Page text.
As for Philip’s focus on Israeli/Israel-based journalists, I don’t know. Perhaps, Philip believes that by shining a light onto those who shape the narrative, that he will be able to effect change on a larger scale. But, who knows.
Since 9/11 one of the things that has really impressed me about Israel is her openness to allow oppositional views to appear in her press (I really did not know what happened before since I didn’t follow it). This was such a contrast with the stories that appeared in the US press. Is this a sign that the Israeli press is changing? Does this mean that things that Naomi Chazan is saying could really be undermining the Zionist doctrine of more land appropriation? This could reflect a real change. Israel must engage in suppression within Israel to pursue her goals. It can not go on like this.
Jpost still has Larry Derfner
Naomi Chazan was not fired from the JPost for what she says, but for what the organization that she leads does with its funds. This is not a question of freedom of expression, but an attack on the NIF.
WJ,
And what is it that the organisation she leads does with its funds that justifies terminating her column? Does the Post have a similar policy regarding the activities of its other columnists?
What bugs me here (and I assume this is also what’s bugging Phil) is a newspaper vetting the political activities of its columnists, deciding which (legal) political activities are legitimate and which are not. It would probably have been better if the editor or owner of the paper had actually taken umbrage at something she’d written. This is simply the paper catering to the whims and prejudices of a large part of its readership – sacking one of the few writers it published despite that readership and as an exception to its general (right-wing) editorial policy. In the process we have a “patriotic” paper, acting like a comissar, favouring less-than-democratic elements in Israeli society and joining a concerted government effort to disredit, intimidate and destroy voices such as Breaking the Silence by attacking their funders.

Task to complete.
Write out everything in the comment thread from "Jpost still has" down to "its other columnists?", word for word. The entries that come next stand apart from the comment thread and have nothing to do with it.

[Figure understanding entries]
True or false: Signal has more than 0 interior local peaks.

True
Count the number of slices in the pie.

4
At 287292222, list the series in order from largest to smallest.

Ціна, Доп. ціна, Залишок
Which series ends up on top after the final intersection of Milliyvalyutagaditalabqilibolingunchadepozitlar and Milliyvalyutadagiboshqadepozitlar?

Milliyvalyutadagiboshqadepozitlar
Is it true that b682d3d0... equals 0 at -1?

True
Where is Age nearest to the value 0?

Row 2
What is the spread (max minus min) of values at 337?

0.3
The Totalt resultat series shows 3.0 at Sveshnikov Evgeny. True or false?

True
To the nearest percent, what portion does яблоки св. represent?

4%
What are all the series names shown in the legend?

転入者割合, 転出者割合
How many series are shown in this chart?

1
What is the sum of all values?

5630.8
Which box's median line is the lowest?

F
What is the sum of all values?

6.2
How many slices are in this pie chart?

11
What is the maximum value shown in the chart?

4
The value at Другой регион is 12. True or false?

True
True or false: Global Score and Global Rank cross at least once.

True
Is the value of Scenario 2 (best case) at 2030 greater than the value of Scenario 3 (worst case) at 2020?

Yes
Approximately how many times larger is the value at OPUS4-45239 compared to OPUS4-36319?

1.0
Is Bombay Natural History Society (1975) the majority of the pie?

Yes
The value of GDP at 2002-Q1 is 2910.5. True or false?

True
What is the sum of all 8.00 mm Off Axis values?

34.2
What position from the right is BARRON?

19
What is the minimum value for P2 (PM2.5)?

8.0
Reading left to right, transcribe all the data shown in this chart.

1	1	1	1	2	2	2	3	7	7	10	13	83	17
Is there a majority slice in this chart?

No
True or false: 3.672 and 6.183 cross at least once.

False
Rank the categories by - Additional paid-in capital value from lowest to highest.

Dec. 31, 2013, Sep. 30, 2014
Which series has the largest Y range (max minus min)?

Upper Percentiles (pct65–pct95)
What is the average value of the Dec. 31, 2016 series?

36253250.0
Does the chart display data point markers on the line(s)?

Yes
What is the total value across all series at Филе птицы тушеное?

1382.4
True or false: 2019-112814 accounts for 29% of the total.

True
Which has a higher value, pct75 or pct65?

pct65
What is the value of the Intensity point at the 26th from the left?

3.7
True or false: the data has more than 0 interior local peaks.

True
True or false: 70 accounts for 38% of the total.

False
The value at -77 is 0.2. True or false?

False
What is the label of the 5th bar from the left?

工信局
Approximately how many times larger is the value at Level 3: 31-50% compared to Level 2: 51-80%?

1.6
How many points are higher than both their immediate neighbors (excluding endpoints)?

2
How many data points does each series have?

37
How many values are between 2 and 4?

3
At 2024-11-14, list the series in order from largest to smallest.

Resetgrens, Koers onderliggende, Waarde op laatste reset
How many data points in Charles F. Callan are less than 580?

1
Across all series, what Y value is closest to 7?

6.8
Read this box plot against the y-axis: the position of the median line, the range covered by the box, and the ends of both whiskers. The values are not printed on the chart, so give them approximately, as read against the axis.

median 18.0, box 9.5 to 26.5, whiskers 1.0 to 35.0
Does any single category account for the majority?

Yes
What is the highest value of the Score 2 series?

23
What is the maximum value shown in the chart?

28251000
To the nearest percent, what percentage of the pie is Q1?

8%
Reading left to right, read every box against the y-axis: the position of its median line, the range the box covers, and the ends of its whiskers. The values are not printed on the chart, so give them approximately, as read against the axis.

Written answer.
Jpost still has Larry Derfner
Naomi Chazan was not fired from the JPost for what she says, but for what the organization that she leads does with its funds. This is not a question of freedom of expression, but an attack on the NIF.
WJ,
And what is it that the organisation she leads does with its funds that justifies terminating her column? Does the Post have a similar policy regarding the activities of its other columnists?